You Can Now Get a Michelin-Level Meal Kit Delivered to Your Doorstep

Moveable Feast meal kits for four start at $385. A membership for four meal kits per year is $1,400 or $3,960 for a dinner each month.


Can a Michelin-starred restaurant experience be replicated at home? Two restaurateurs are banking on the idea that it can.

During the pandemic, John Stubbs of the James Beard award-winning Jewel of the South in New Orleans and Jon Sybert of Tail Up Goat in Washington, D.C., watched as fine dining restaurants around the country struggled to stay alive.

Some turned to upscale takeout, others to elaborate outdoor dining tents, but most were forced to wait it out and hope for the best.

“During the pandemic, things were happening in the restaurant industry out of sheer necessity and survival. But no one was offering the ability to partner directly with the restaurants to provide a Michelin-level caliber,” Sybert said.

The two reached out to 10 of their compatriots, including at Compere Lapin (New Orleans), Octavia (San Francisco), Birdie G’s (Los Angeles), Roots Southern Table (Dallas), Dirt Candy (New York City) and Ernest (San Francisco) with a daring idea — bringing the restaurant experience home with semi-prepared meals delivered to diners’ doorsteps as a DIY dinner party meal kit. Their chef friends jumped at the novel idea.

Strip steak from Moveable Feast offered by Ernest Restaurant in San Francisco. (Moveable Feast)
Strip steak from Moveable Feast offered by Ernest Restaurant in San Francisco. (Moveable Feast)

In March, the duo soft-launched Moveable Feast. Similar to meal kits from providers like Blue Apron or Hungry Root, ingredients arrive in insulated boxes with detailed cooking instructions. But that’s where the similarities end.

Moveable Feast is everything you need to throw a Michelin-quality dinner party for four or 12 people. In addition to the fancy-pants food, each kit includes a printout of the menu for each guest, extensive plating instructions and multiple courses served family-style.

Moveable Feast isn’t DoorDash but a luxury experience delivered with the care and details you’d find at a fine-dining restaurant (with a price to match).

“We wanted all the little touches from the restaurant that make it unique,” Sybert said.

Sybert and Stubbs built a high-end central kitchen in downtown Napa that can reproduce each chef’s unique meal concept with local ingredients. Each chef creates a multicourse menu and detailed cooking instructions.

The chefs are compensated for their intellectual property and are equity partners in the company.

Wine Country, Stubbs said, was the perfect place to locate their central kitchen.

“The prerequisite was the produce, diversity and availability of foods, along with the longevity of the seasons. We wanted proximity to the product. There are such intrinsic benefits that belong in Wine Country,” he said.

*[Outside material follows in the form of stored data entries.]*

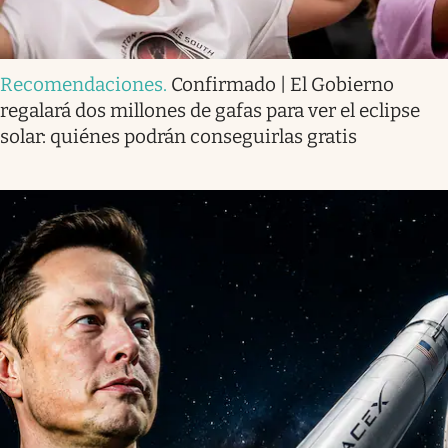
Recomendaciones
.
Confirmado | El Gobierno
regalará dos millones de gafas para ver el eclipse
solar: quiénes podrán conseguirlas gratis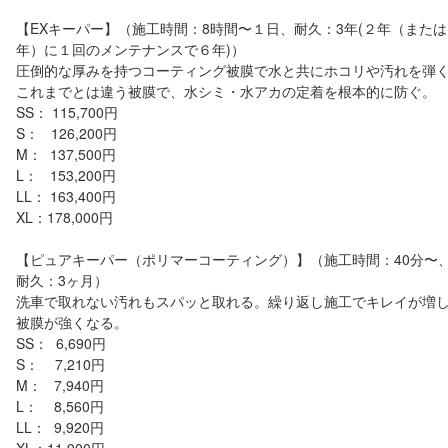
【EXキーパー】（施工時間：8時間〜１日、耐久：3年(２年（または
年）に１回のメンテナンスで６年)）

圧倒的な厚みを持つコーティング被膜で水と共にホコリや汚れを弾
これまでとは違う被膜で、水シミ・水アカの定着を根本的に防ぐ。

SS： 115,700円

S：   126,200円

M：  137,500円

L：   153,200円

LL： 163,400円

XL：178,000円

【ピュアキーパー（ポリマーコーティング）】（施工時間：40分〜
耐久：3ヶ月）

洗車で取れない汚れもスパッと取れる。繰り返し施工でキレイが増
被膜が強くなる。

SS：  6,690円

S：    7,210円

M：   7,940円

L：    8,560円

LL：  9,920円
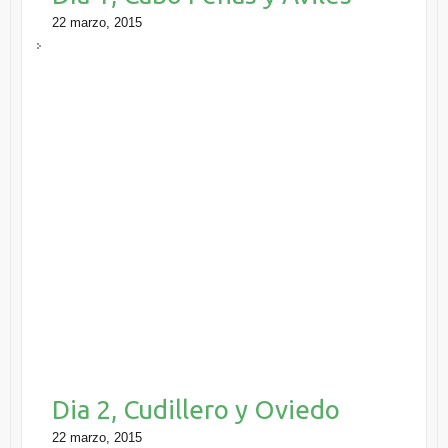
22 marzo, 2015
Dia 2, Cudillero y Oviedo
22 marzo, 2015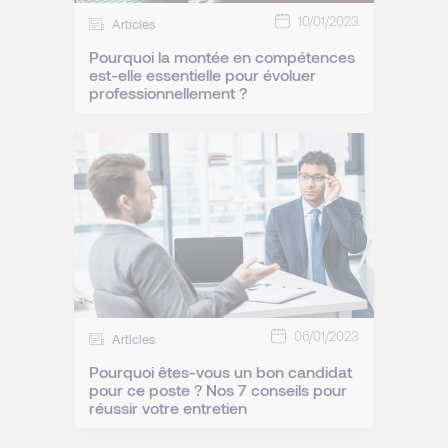
10/01/2023
Articles
Pourquoi la montée en compétences
est-elle essentielle pour évoluer
professionnellement ?
06/01/2023
Articles
Pourquoi êtes-vous un bon candidat
pour ce poste ? Nos 7 conseils pour
réussir votre entretien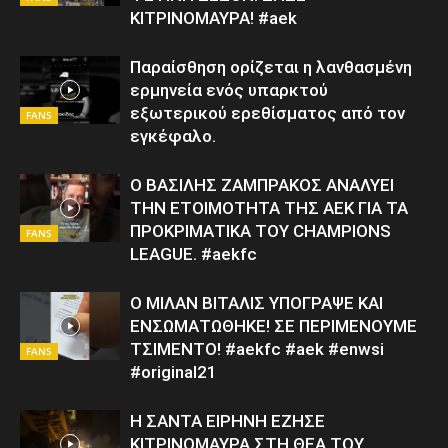
ΚΙΤΡΙΝΟΜΑΥΡΑ! #aek
Παραίσθηση ορίζεται η λανθασμένη
ερμηνεία ενός υπαρκτού
εξωτερικού ερεθίσματος από τον
FANS
εγκέφαλο.
Ο ΒΑΣΙΛΗΣ ΖΑΜΠΡΑΚΟΣ ΑΝΑΛΥΕΙ
ΤΗΝ ΕΤΟΙΜΟΤΗΤΑ ΤΗΣ ΑΕΚ ΓΙΑ ΤΑ
ΠΡΟΚΡΙΜΑΤΙΚΑ ΤΟΥ CHAMPIONS
FANS
LEAGUE. #aekfc
Ο ΜΙΛΑΝ ΒΙΤΑΛΙΣ ΥΠΟΓΡΑΨΕ ΚΑΙ
ΕΝΣΩΜΑΤΩΘΗΚΕ! ΣΕ ΠΕΡΙΜΕΝΟΥΜΕ
ΤΣΙΜΕΝΤΟ! #aekfc #aek #enwsi
FANS
#original21
Η ΣΑΝΤΑ ΕΙΡΗΝΗ ΕΖΗΣΕ
ΚΙΤΡΙΝΟΜΑΥΡΑ ΣΤΗ ΘΕΑ ΤΟΥ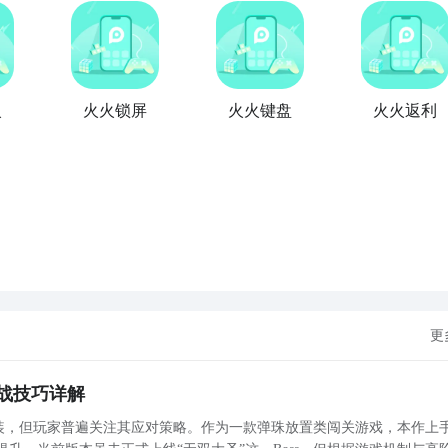
火
火火锁屏
火火键盘
火火返利
更
战技巧详解
未实装，但玩家普遍关注其应对策略。作为一款弹珠放置类闯关游戏，本作上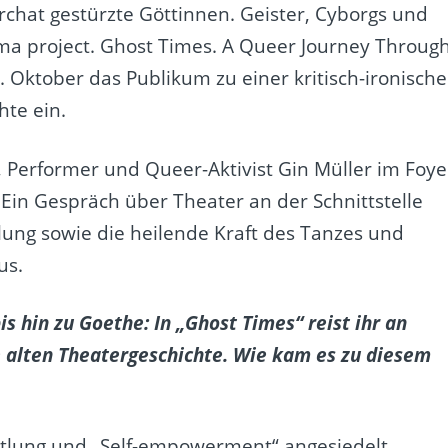
chat gestürzte Göttinnen. Geister, Cyborgs und
ama project. Ghost Times. A Queer Journey Throug
. Oktober das Publikum zu einer kritisch-ironisch
hte ein.
, Performer und Queer-Aktivist Gin Müller im Foye
Ein Gespräch über Theater an der Schnittstelle
ung sowie die heilende Kraft des Tanzes und
us.
s hin zu Goethe: In „Ghost Times“ reist ihr an
e alten Theatergeschichte. Wie kam es zu diesem
ittlung und „Self-empowerment“ angesiedelt.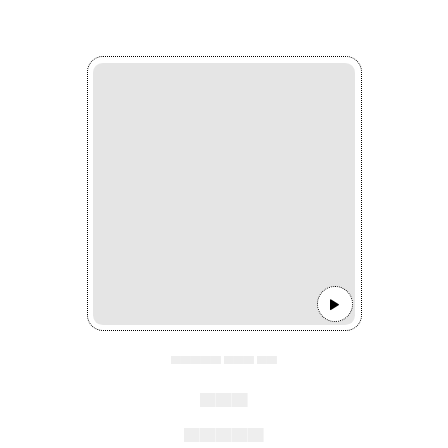
▄▄▄▄▄ ▄▄▄ ▄▄
▄▄▄
▄▄▄▄▄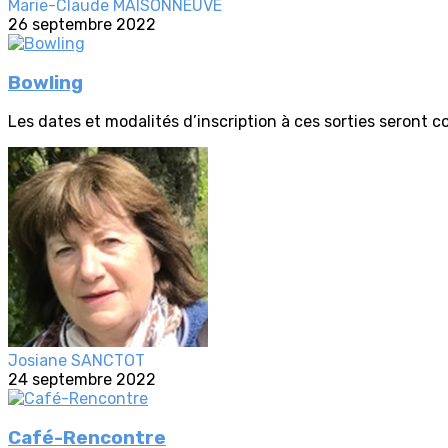
Marie-Claude MAISONNEUVE
26 septembre 2022
Bowling
Les dates et modalités d’inscription à ces sorties seront 
Josiane SANCTOT
24 septembre 2022
Café-Rencontre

The proof, however, was in whether the experience would translate.

“The biggest question is can we do it — offer an honest expression of that restaurant in that voice of some of the most talented people in the country?” Stubbs said.

After trying one of the meal kits from Chef Brandon Rice’s Ernest restaurant in San Francisco, the answer is yes and no.

Unboxing is one of the most fun parts of the experience. Most ingredients are beautifully packaged in reusable aluminum containers. Sauces arrive in clear bottles. One of the courses, the Dungeness crab Rangoon dip, came in a piping bag. Also included in the kit was a ring mold for perfect plating. Pre-portioned balls of chocolate-chip cookie dough were too tempting not to nibble on raw.

The meal can be refrigerated for a day or two, and the detailed instructions (and videos) outline each step, from when to start to how to decorate each dish. There aren’t any special tools needed that most people don’t already have in their kitchen.

The whole thing came together in about a half-hour or so. The most challenging part was making sure not to burn the potato terrine. Easy-peasy. And my husband was gobsmacked by the chop salad with togarishi ranch dressing, perfectly cooked prime NY strip steak (it comes sous vide; you just warm it up) and crab dip with fried wontons.

Also included were cacio e pepe profiteroles, cornbread with cultured butter and the chocolate-chip cookies that simply need to be cooked in the oven for a few minutes. It was delicious.

We also live in the Bay Area, where luxurious fine dining experiences aren’t hard to come by. But, no, our home doesn’t rival the restaurant experience. There wasn’t a beautiful dining room or accommodating waitstaff. We gobbled it up a bit too quickly.

People in places without a lot of high-end fine dining are the prime target for Moveable Feast.

“The idea is access. We want more people to have access to the talent, creativity (and) expression that happens in the restaurant and art that goes into it. That’s only available to a very few,” Sybert said.

Feasts for four are $385 and go up from there. A membership for four feasts per year is $1,400 or $3,960 for a dinner each month. Each month features a new restaurant. For details, go to moveablefeast.io.